● **BRANO DI LETTURA**
━━━━━━━━━━━━━━━━

Ci sono luoghi che hanno un potere proprio, potrebbe essere la memoria delle pietre. O forse risuonano con una parte dell’anima e solo nel tempo si riesce a decifrare bene ciò che suggeriscono.
La prima volta a Vals ci andai con Marco e Andrea, non ricordo quando; facevo l ‘università, o già lavoravo? Ora che ci penso dev’essere stata la volta che sono venuti a prendermi a Palazzo Panorama, clima spensierato e dalle sfumature maniacali, e durante il viaggio i commenti sulle indicazioni stradali che avevano ricevuto dalla Maito’ per raggiungermi ci fecero ridere tanto da stare male.
Poco dopo ci andai con Claudio, ben prima che l’idea famiglia si facesse strada nelle nostre immaginazioni. Un week end bellissimo di terme e relax, la montagna sullo sfondo come particolare gradito ma quasi superfluo.
Ci siamo tornati tre giorni fa, per due notti, da soli, in quanto Davide inizia a percorrere nuove rotte ed è andato a Parigi con la nonna a trovare cugino e zii.
Siamo stati alle terme, ovviamente, e come la prima volta ne sono rimasta incantata e rapita, luogo perfetto per una lunga seduta di watsu del risveglio, nella vasca esterna con le montagne a proteggere l’in-coscienza; abbiamo letto sulla terrazza dell’albergo scaldati da questo incongruo solo autunnale che non vuole cedere il potere all’inverno, abbiamo cenato fuori e ci siamo persi nell’illusione di non aver vincoli di tempo.
E poi abbiamo camminato. Dopo cena, al risveglio, e diverse ore ieri, prima di ripartire.
La montagna sempre più mi sembra l’unica risposta possibile al silenzio del Fato.
Cosa resta delle nostre domande? Nulla, ma in alto e in solitudine questo silenzio mi sembra più sopportabile.
Panoramaweg, 2 Std. Da Vals, 1254 mt, siamo saliti con la cabinovia a Gadastatt, 1800 mt, e, percorrendo un sentiero dai colori fiammanti, fra tappeti di mirtilli e alberi orgogliosi, siamo arrivati a Frunt, 1990 mt. Indecisi se tornare o proseguire abbiamo ascoltato il richiamo della diga, per arrivare a Zevreila. Le dighe mi terrorizzano nel loro potere ipnotico e nella loro forza d’attrazione. Questa l’abbiamo attraversata con calma, accecati dalla luce riflessa e dal canto delle cascate che pettinano la montagna.

━━━━━━━━━━━━━━━━

● **DATI REGISTRATI**
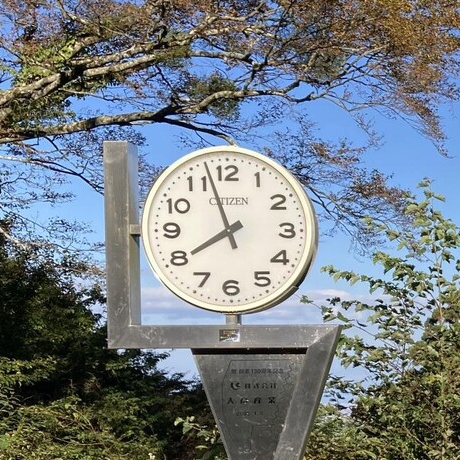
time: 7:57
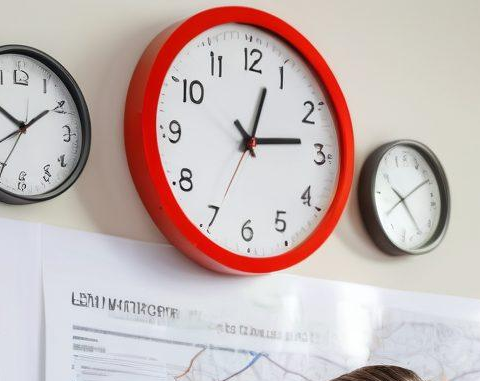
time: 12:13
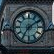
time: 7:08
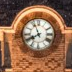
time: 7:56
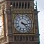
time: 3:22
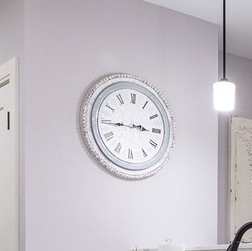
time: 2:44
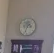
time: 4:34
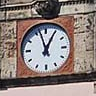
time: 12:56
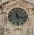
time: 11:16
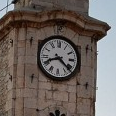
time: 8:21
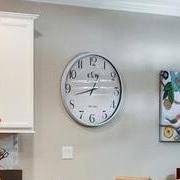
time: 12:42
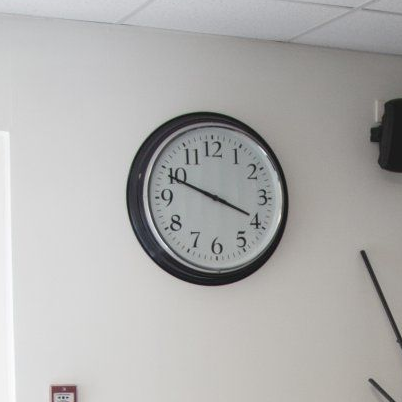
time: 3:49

━━━━━━━━━━━━━━━━

● **CONSEGNA**
Rispondi brevemente sul brano di lettura:
1. Con chi andò a Vals la prima volta chi scrive?
2. Dove è andato Davide, e con chi?
3. A quale altitudine si trova Frunt?

● **RISPOSTA COMPLETA**
1. Con Marco e Andrea.
2. A Parigi, con la nonna, a trovare cugino e zii.
3. A 1990 metri.